### Entries provided
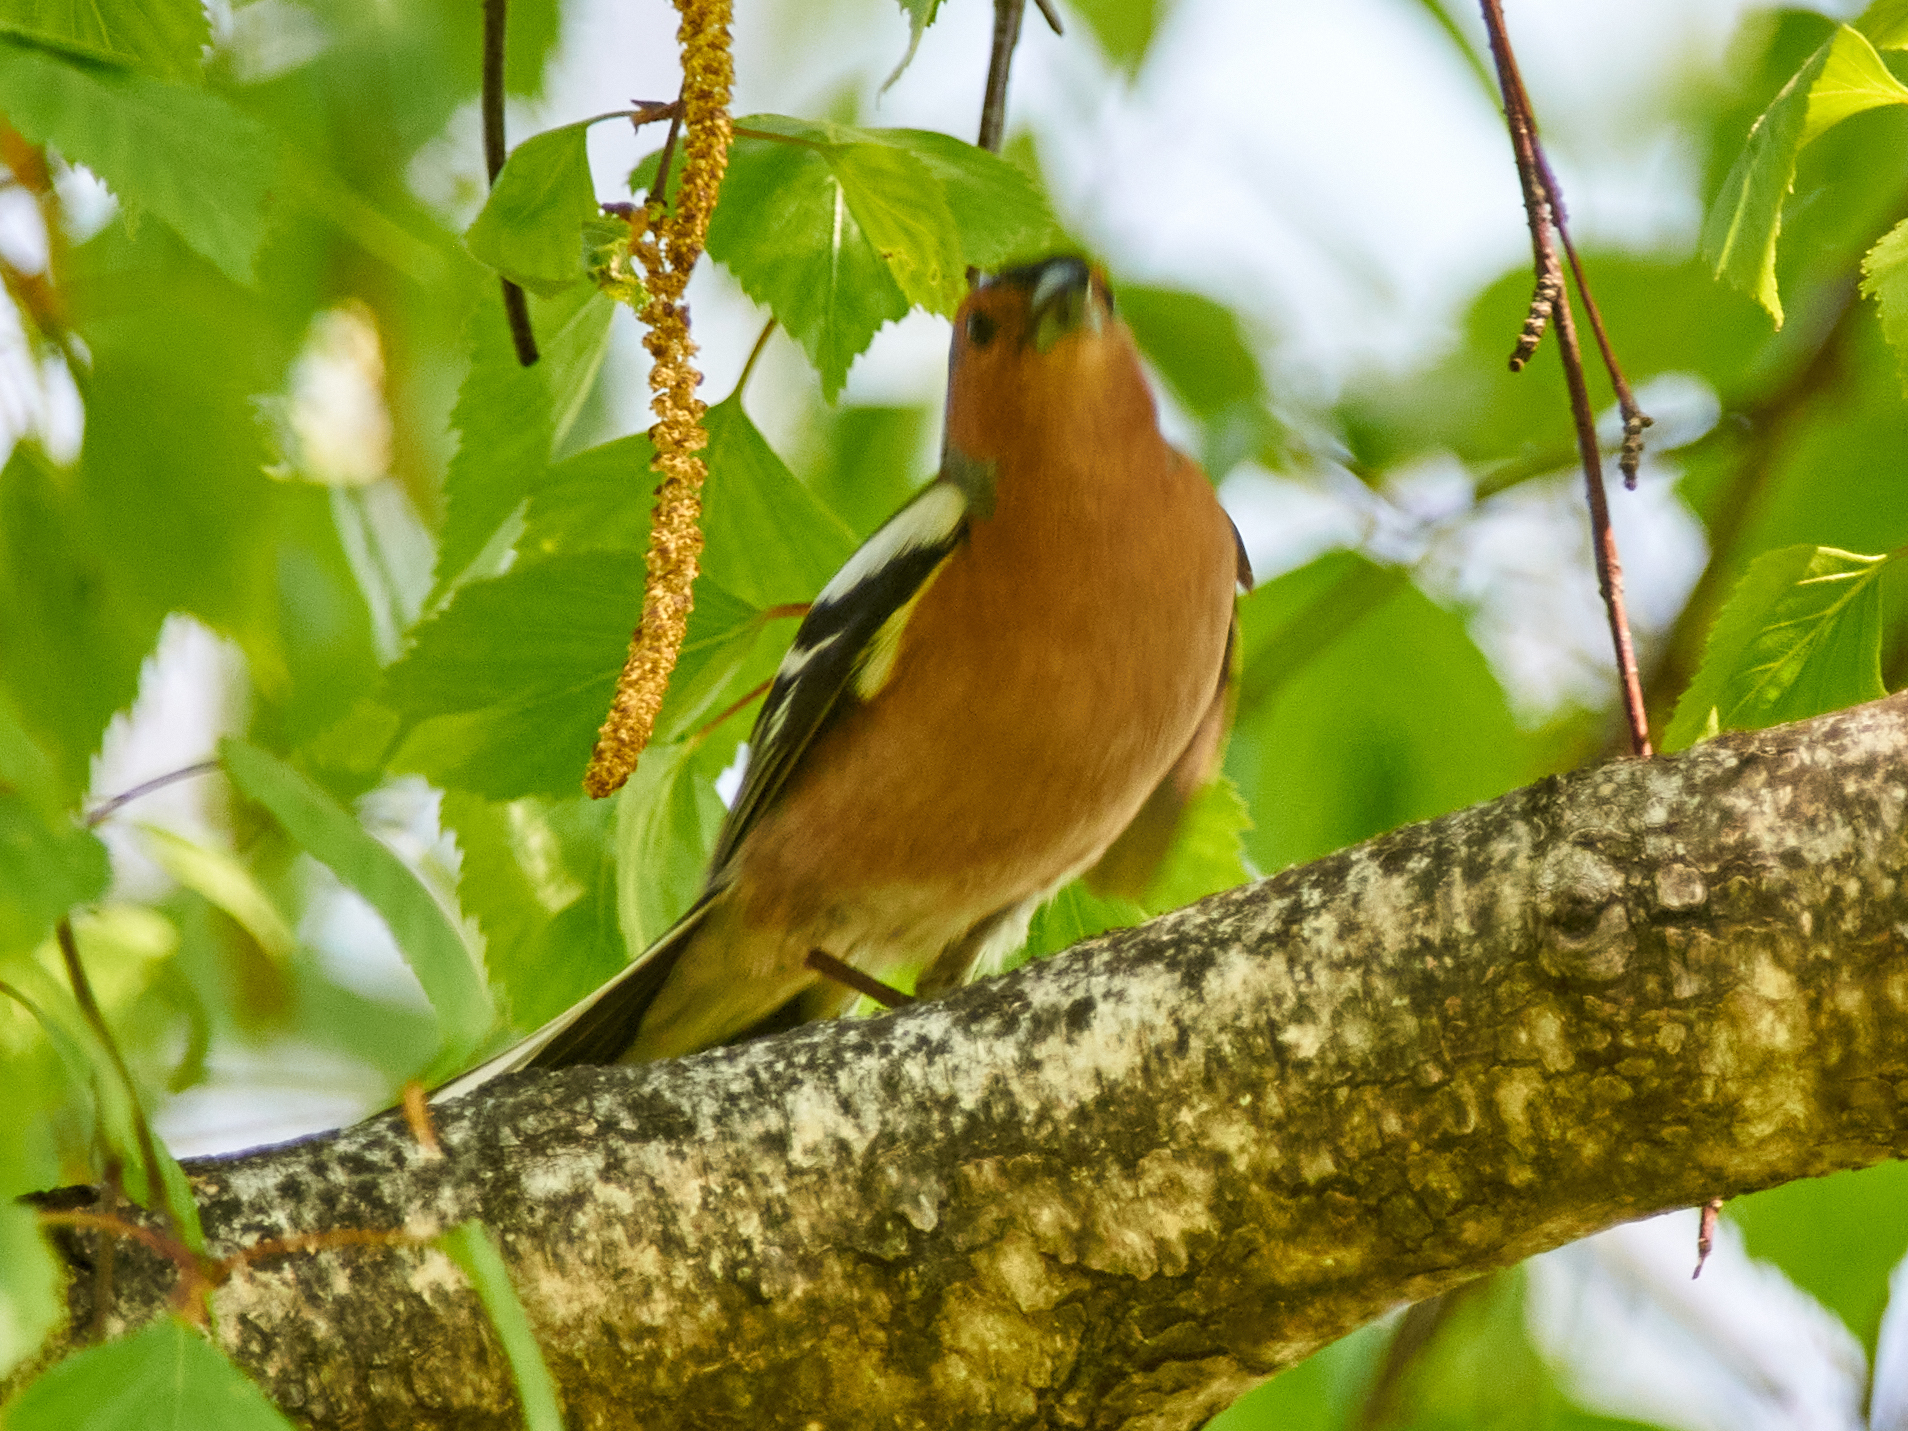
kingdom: Animalia
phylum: Chordata
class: Aves
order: Passeriformes
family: Fringillidae
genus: Fringilla
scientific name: Fringilla coelebs
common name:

### Directions
Can you output every line of the entries above as a Markdown table with two columns, Row for the row number and Line for the text? Skip blank lines and leave out the pictures.

### Correct answer
| Row | Line |
|---|---|
| 1 | kingdom: Animalia |
| 2 | phylum: Chordata |
| 3 | class: Aves |
| 4 | order: Passeriformes |
| 5 | family: Fringillidae |
| 6 | genus: Fringilla |
| 7 | scientific name: Fringilla coelebs |
| 8 | common name: |